======== TEXTO PARA LEITURA

Quanto mais rápida for a investigação menores serão as consequências políticas - CDS
Lisboa, 31 Jan (Lusa) - O líder parlamentar do CDS-PP, Diogo Feyo, defendeu hoje celeridade na investigação do caso Freeport, sustentando que "quanto mais cedo" houver resultados "menores serão" as consequências políticas.
"A celeridade é um objectivo a alcançar nas investigações em geral e também nesta situação em particular. Quanto mais cedo isto for investigado menores serão as consequências de natureza política", considerou Diogo Feyo.
O líder parlamentar democrata-cristão defende que "o poder judicial deve investigar tudo o que entender que deve ser investigado e que o deve fazer com a maior celeridade possível".
Em comunicado hoje emitido, o Procurador-Geral da República, Pinto Monteiro, negou a existência de "pressões e intimidação" sobre os magistrados do "caso Freeport", garantindo que "fracassarão" quaisquer manobras para criar suspeição e desacreditar a investigação.

================
======== DADOS FORNECIDOS

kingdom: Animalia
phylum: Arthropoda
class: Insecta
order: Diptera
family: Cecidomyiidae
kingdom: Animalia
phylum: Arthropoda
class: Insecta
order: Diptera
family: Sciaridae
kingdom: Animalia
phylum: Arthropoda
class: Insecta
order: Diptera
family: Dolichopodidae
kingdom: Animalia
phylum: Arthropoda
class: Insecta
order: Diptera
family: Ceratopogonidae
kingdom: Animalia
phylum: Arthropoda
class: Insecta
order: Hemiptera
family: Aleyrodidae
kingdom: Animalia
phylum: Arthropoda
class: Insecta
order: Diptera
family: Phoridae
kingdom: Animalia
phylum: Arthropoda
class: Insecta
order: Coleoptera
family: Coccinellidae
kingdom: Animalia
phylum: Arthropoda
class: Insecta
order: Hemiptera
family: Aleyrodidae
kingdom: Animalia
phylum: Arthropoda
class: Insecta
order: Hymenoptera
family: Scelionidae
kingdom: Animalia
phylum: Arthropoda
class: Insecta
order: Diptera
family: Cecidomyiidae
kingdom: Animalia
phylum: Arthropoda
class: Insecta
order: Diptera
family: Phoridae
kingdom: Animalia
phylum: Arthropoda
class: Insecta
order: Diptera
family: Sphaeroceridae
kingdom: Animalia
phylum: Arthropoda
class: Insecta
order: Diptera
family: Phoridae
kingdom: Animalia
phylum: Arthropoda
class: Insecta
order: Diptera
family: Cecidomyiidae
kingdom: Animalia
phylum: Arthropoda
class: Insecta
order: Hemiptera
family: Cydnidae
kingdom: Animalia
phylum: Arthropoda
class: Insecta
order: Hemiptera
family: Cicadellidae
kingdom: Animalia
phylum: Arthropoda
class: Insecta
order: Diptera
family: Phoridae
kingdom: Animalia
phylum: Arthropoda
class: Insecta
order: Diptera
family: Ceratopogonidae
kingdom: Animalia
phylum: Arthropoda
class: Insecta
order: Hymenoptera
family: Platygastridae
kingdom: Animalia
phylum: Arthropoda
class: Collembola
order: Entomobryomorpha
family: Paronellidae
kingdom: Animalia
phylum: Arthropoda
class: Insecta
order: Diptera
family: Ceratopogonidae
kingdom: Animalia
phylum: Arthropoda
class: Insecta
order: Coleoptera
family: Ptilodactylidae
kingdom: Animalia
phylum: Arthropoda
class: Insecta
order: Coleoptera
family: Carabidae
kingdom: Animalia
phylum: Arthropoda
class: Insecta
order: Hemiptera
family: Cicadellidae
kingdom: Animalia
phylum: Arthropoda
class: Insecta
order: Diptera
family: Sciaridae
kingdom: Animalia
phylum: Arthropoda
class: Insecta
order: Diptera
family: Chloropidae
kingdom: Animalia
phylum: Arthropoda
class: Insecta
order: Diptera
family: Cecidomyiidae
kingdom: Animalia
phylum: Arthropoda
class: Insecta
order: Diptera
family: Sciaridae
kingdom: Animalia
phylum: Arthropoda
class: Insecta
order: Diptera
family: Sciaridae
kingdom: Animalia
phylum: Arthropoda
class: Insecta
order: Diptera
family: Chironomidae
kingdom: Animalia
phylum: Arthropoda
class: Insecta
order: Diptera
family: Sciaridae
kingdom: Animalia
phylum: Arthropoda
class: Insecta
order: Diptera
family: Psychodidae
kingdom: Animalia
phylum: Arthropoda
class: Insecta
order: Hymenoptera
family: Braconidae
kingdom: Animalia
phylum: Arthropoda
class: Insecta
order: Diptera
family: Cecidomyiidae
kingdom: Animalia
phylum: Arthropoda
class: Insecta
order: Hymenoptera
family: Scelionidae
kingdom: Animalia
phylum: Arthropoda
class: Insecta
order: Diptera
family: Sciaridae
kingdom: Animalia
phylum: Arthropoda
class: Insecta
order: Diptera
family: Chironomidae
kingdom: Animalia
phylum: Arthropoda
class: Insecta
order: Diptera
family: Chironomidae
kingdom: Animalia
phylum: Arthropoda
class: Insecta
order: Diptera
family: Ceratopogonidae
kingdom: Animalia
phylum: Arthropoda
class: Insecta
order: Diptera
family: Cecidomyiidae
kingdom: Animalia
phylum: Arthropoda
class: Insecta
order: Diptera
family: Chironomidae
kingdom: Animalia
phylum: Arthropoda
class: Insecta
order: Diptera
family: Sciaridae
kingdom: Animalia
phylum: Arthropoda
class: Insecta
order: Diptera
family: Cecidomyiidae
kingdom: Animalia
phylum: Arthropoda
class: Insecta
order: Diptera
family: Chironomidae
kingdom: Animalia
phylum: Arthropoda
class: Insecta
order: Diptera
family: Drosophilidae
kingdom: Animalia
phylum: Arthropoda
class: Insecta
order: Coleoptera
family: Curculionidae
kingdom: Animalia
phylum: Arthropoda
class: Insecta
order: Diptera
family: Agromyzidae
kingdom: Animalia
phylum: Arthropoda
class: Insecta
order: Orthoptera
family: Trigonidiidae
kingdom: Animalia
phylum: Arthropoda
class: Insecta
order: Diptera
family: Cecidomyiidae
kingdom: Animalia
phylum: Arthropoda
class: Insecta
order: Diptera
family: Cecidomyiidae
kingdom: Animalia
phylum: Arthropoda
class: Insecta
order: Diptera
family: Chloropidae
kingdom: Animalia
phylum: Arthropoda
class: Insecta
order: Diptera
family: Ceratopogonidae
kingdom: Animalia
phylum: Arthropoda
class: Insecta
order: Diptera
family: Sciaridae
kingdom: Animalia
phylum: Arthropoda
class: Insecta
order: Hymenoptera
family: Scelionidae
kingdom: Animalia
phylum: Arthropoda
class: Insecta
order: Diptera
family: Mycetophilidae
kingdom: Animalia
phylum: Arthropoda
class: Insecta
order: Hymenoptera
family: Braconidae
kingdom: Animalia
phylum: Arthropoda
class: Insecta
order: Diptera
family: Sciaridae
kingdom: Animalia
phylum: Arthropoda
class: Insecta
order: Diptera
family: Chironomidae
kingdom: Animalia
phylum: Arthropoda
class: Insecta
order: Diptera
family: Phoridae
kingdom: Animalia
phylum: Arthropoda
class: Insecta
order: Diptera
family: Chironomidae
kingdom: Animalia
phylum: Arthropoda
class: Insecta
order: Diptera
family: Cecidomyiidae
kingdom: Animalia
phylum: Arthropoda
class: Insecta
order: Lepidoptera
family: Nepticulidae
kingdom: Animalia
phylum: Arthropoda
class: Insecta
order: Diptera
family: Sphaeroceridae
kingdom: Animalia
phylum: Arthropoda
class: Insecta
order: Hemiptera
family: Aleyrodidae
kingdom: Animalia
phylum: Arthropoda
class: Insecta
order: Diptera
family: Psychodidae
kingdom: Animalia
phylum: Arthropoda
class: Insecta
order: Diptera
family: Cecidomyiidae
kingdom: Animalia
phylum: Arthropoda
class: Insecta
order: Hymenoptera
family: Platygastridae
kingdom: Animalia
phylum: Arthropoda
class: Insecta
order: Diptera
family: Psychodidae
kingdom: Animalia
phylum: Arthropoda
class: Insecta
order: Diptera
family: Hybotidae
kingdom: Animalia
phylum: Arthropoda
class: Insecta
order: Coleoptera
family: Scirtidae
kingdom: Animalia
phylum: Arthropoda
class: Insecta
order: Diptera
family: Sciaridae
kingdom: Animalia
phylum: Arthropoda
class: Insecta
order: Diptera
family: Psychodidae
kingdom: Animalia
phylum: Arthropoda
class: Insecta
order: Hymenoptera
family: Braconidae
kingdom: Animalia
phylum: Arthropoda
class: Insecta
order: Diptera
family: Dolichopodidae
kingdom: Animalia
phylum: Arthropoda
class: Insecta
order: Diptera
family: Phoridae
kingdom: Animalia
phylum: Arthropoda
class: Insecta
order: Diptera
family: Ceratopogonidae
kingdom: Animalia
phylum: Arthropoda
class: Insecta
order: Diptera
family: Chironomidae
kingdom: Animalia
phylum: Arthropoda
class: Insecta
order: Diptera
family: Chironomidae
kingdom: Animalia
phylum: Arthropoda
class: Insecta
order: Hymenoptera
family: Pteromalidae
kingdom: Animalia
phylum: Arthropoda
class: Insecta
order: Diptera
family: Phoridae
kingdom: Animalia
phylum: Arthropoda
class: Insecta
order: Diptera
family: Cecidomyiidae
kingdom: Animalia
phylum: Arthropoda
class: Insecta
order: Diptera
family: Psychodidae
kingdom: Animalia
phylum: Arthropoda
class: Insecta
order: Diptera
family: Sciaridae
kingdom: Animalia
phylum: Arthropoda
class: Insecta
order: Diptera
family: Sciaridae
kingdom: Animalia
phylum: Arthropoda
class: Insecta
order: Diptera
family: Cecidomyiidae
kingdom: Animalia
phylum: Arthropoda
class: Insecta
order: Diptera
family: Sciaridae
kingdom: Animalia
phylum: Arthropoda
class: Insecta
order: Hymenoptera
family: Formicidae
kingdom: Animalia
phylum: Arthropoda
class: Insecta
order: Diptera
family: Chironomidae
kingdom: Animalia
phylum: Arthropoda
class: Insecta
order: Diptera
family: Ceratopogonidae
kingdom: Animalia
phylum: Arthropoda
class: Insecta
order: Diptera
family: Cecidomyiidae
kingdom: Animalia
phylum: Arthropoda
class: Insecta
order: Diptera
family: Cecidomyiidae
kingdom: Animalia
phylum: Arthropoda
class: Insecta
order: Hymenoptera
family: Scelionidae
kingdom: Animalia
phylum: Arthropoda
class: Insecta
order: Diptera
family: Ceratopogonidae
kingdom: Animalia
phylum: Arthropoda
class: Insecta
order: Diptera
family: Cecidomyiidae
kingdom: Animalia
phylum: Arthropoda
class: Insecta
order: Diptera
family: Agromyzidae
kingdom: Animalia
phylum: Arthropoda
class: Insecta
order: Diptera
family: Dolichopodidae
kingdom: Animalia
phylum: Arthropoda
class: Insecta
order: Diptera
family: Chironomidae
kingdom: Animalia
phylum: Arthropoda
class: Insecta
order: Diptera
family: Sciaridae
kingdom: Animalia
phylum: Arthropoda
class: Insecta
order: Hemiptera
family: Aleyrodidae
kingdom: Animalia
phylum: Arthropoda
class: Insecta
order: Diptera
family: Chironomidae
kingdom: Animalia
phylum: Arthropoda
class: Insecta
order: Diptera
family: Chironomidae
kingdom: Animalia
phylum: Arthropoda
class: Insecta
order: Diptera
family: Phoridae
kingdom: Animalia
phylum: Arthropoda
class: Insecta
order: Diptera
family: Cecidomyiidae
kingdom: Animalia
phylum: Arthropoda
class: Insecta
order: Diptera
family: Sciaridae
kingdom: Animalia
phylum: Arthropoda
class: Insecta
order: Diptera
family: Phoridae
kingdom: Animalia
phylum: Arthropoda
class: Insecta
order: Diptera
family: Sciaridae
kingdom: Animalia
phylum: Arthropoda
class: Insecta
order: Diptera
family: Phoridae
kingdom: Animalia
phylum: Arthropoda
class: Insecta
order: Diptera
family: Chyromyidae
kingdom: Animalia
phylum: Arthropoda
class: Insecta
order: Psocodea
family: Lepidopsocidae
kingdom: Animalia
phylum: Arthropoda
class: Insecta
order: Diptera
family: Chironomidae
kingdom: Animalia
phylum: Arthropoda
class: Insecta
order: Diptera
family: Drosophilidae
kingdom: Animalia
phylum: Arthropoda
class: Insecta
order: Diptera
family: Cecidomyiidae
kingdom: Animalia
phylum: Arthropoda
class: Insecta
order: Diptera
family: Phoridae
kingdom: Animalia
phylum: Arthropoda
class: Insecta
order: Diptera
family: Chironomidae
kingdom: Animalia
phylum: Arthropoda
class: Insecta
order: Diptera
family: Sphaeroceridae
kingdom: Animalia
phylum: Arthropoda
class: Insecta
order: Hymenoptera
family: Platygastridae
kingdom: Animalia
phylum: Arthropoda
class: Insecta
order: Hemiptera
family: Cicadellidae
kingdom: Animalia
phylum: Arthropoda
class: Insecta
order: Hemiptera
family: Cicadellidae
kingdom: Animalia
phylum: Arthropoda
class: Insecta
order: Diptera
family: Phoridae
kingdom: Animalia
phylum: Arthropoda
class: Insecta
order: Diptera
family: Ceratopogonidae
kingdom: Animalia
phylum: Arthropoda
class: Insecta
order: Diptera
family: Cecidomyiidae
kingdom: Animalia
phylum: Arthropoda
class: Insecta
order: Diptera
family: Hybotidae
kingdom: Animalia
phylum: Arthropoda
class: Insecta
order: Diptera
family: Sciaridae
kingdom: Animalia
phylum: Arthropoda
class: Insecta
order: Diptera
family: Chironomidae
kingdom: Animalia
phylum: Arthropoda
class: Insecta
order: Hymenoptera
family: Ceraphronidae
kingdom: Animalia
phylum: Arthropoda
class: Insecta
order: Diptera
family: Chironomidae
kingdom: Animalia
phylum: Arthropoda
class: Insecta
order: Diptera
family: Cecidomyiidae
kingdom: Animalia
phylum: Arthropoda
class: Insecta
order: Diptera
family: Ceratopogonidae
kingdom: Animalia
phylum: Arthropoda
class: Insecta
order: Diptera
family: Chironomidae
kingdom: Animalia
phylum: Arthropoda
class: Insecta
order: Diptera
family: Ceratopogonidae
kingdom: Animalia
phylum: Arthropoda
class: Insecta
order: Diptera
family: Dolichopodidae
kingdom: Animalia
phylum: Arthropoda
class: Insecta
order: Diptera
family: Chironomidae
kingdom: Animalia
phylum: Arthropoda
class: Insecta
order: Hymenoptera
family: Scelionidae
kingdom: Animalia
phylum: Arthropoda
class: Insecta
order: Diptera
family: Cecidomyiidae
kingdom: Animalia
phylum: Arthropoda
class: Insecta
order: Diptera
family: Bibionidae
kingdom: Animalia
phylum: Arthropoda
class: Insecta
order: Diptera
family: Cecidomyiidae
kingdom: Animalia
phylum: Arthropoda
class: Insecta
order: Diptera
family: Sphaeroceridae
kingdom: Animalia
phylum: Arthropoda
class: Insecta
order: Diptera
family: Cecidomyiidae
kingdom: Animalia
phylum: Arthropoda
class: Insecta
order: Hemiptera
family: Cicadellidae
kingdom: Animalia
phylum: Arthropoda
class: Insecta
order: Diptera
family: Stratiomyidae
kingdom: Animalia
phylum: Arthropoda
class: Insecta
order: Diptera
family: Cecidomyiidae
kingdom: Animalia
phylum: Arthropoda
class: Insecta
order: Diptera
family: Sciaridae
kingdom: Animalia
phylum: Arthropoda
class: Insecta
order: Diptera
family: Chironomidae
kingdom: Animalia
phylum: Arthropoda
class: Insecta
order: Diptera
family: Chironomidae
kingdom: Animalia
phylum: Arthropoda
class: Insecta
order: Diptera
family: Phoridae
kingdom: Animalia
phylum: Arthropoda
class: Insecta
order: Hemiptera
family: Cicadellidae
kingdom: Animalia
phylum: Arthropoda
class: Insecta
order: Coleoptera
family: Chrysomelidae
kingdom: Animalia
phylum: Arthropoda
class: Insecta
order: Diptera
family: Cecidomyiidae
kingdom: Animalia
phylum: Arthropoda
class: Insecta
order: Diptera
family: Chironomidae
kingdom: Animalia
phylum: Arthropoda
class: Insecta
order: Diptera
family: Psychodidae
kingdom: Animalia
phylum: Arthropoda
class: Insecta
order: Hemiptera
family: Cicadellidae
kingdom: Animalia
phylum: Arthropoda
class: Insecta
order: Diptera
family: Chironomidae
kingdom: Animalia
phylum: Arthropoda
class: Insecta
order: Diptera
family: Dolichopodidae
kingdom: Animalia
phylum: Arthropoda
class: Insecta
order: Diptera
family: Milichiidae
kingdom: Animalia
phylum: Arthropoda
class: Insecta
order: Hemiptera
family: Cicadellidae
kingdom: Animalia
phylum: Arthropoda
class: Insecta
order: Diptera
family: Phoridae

================

**ATIVIDADES**
1. Cite o trecho do texto sobre o caso Freeport entre "O líder parlamentar democrata-cristão" e "desacreditar a investigação.", inclusive.
2. Indique se cada afirmação abaixo está de acordo com o texto sobre o caso Freeport, respondendo sim ou não e citando as palavras do texto que o decidem.
(a) Diogo Feyo é o líder parlamentar do CDS-PP.
(b) O comunicado do Procurador-Geral da República confirmou a existência de pressões sobre os magistrados.
(c) Diogo Feyo defendeu que a investigação fosse feita sem pressa.

**RESPOSTAS POR TAREFA**
1.
O líder parlamentar democrata-cristão defende que "o poder judicial deve investigar tudo o que entender que deve ser investigado e que o deve fazer com a maior celeridade possível".
Em comunicado hoje emitido, o Procurador-Geral da República, Pinto Monteiro, negou a existência de "pressões e intimidação" sobre os magistrados do "caso Freeport", garantindo que "fracassarão" quaisquer manobras para criar suspeição e desacreditar a investigação.

2.
(a) Sim: «O líder parlamentar do CDS-PP, Diogo Feyo».
(b) Não: «negou a existência de "pressões e intimidação" sobre os magistrados».
(c) Não: «com a maior celeridade possível».